Employees earning less than the benchmark real living wage include those who have been deemed critical to the fight against the coronavirus crisis

One in four employees in Northern Ireland earn below the so-called real living wage compared to one in five in Britain.

The real living wage (RLW) is calculated by the charity the Living Wage Foundation and the employees earning less than the benchmark include those who have been deemed critical in the fight against the coronavirus crisis.

They include hospital cleaners and porters, teaching assistants and carers.

RLW is calculated independently from the British government and is based on costs such as food, clothing and household bills.

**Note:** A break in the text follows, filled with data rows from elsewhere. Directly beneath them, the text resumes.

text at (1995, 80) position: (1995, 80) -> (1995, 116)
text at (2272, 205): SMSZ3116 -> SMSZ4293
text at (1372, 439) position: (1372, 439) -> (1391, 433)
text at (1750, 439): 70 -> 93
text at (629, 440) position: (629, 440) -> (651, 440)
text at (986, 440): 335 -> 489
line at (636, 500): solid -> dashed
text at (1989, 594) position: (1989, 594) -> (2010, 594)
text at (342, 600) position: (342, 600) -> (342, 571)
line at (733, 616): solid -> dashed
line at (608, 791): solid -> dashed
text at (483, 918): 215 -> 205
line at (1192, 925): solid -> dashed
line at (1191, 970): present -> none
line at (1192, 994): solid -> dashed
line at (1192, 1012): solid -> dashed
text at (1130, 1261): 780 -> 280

The Living Wage Foundation rates are currently £10.75 an hour for those working within London and £9.30 an hour for everyone else in Northern Ireland, Scotland, England and Wales. 

The scheme is separate to the statutory National Living Wage, which is the legally-binding hourly rate for workers aged 25 and over. The government raised the National Living Wage to £8.72 an hour from April 1.

The GMB union said the coronavirus crisis had shone a light on the “rock-bottom pay” of the people “expected to risk their health to protect us”. It says more than three million workers in the UK could be affected and called for key workers’ wages to be raised.

Economists have, however, urged against further wage rises before the full toll of the crisis is clear.

 The Low Pay Commission, an independent body which advises the government, warned it might be necessary to apply an "emergency brake" on long-term plans to continue to lift the statutory minimum. 

While 25.1% of employees in Northern Ireland earned less than the real living wage in 2019, the figure stands at 16.9% in Scotland and 22.6% in Wales. The only part of Britain where the rate is higher than Northern Ireland is Outer London where it stands at 29.8%.